:: Extrait

Lors de la signature de l’accord sur la délimitation de la frontière maritime en octobre dernier, tous les avis étaient unanimes : le deal devait réduire la possibilité d’une nouvelle confrontation entre le Hezbollah et Israël, contribuer à geler un peu plus le front du Liban-Sud, et pouvait même être interprété comme le premier jalon d’un futur accord de paix. Cette analyse doit être en partie révisée à l’aune de l’escalade en cours à la frontière libano-israélienne. Une trentaine de roquettes ont été tirées jeudi à partir du Liban-Sud. Israël a répondu vendredi à l’aube en frappant des cibles du Hamas au Liban et à Gaza. Six mois après l’accord maritime, la frontière connaît donc son pic de tensions le plus important depuis la guerre de 2006. De ce point de vue, cette séquence est révélatrice de deux choses. La première, c’est que cette zone n’est pas totalement gelée et peut encore être utilisée comme une carte dans le cadre d’une confrontation dont les enjeux n’ont rien à voir avec le Liban. La seconde, c’est que le Hezbollah, même s’il est probablement impliqué de près dans les événements, est complètement en retrait.
Le parti de Hassan Nasrallah ne veut pas d’une nouvelle guerre qui serait catastrophique pour lui, pour la communauté chiite et pour le Liban. Mais il ne peut pas non plus perdre totalement sa “carte palestinienne”.
On pourrait en rester là
Israël ne veut pas non plus d’une nouvelle guerre. Sa réponse a été “mesurée” et l'escalade n’a fait aucun mort des deux côtés. On pourrait donc en rester là. Tout dépend désormais de la réponse du Hezbollah et du Hamas. Les deux mouvements pourraient être tentés de continuer de “tester” la dissuasion israélienne, profitant du fait que l’Etat hébreu apparaît plus “fragile” qu’à l’accoutumée. Confronté à une crise interne sans précédent, contraint de donner des gages aux franges les plus extrémistes de son gouvernement, et à un moment où sa relation avec son allié américain est au plus bas, le Premier ministre israélien Benjamin Netanyahu est sur la corde raide. La situation peut vite devenir incontrôlable, y compris pour lui, si elle s’embrase simultanément à Gaza, à Jérusalem et à la frontière avec le Liban.

::::

[Liste des tâches]:
1. Recopiez un passage de l'extrait sur la frontière libano-israélienne : commencez aux mots « On pourrait en » et arrêtez-vous après « frontière avec le Liban. ».
2. D'après l'extrait sur la frontière libano-israélienne, combien de roquettes ont été tirées jeudi depuis le Liban-Sud ?
3. Reprenez l'extrait sur la frontière libano-israélienne et poursuivez-le après sa dernière phrase.

:: Données fournies

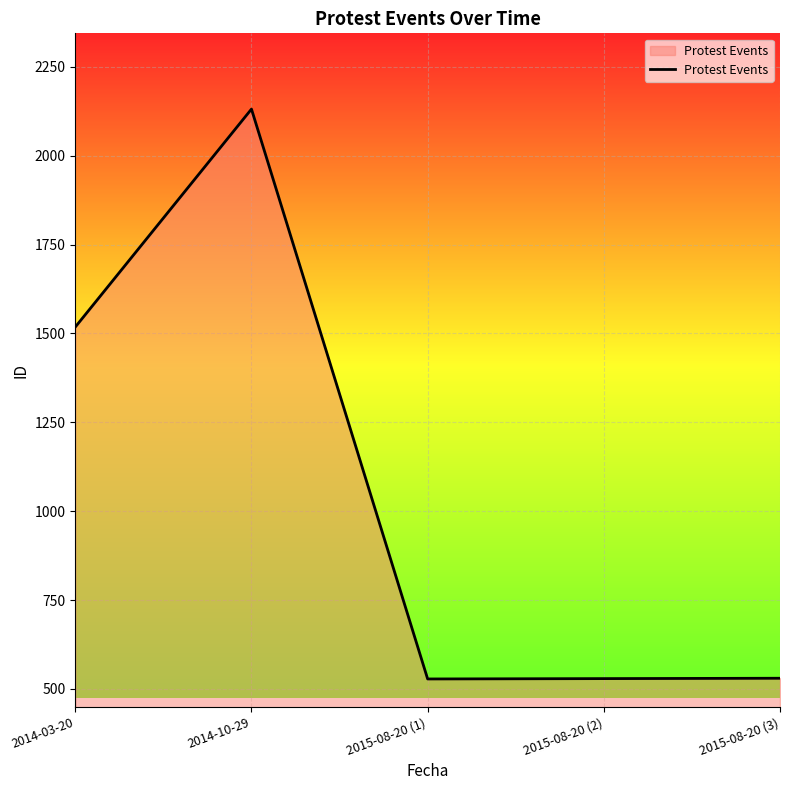

Count the number of categories in the chart.

5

::::

[Résultats attendus]:
1.
On pourrait en rester là
Israël ne veut pas non plus d’une nouvelle guerre. Sa réponse a été “mesurée” et l'escalade n’a fait aucun mort des deux côtés. On pourrait donc en rester là. Tout dépend désormais de la réponse du Hezbollah et du Hamas. Les deux mouvements pourraient être tentés de continuer de “tester” la dissuasion israélienne, profitant du fait que l’Etat hébreu apparaît plus “fragile” qu’à l’accoutumée. Confronté à une crise interne sans précédent, contraint de donner des gages aux franges les plus extrémistes de son gouvernement, et à un moment où sa relation avec son allié américain est au plus bas, le Premier ministre israélien Benjamin Netanyahu est sur la corde raide. La situation peut vite devenir incontrôlable, y compris pour lui, si elle s’embrase simultanément à Gaza, à Jérusalem et à la frontière avec le Liban.

2. Une trentaine de roquettes.

3.
Pour le moment, le Hezbollah et le Hamas semblent avoir réussi leur coup. Si les tirs sont “d’origine palestinienne”, il paraît impossible que le Hezbollah ne soit pas, au moins indirectement, impliqué dans l’opération compte tenu de son poids dans la région. Le fait que celle-ci se déroule lors de la visite du chef du bureau politique du Hamas, Ismaël Haniyé, à Beyrouth n’a d’ailleurs sans doute rien d’une coïncidence. Les deux partis semblent vouloir montrer qu’ils peuvent coordonner leurs efforts et attaquer Israël simultanément depuis Gaza et le Liban-Sud : c’est la stratégie de “l’unité des fronts”, évoquée par Hassan Nasrallah dans ses derniers discours.
Le Hamas était contraint de répondre à l'irruption violente des policiers israéliens dans la mosquée al-Aqsa en plein ramadan. Le fait qu’il puisse le faire à partir du Liban lui offre une nouvelle marge de manœuvre dans sa confrontation avec Israël.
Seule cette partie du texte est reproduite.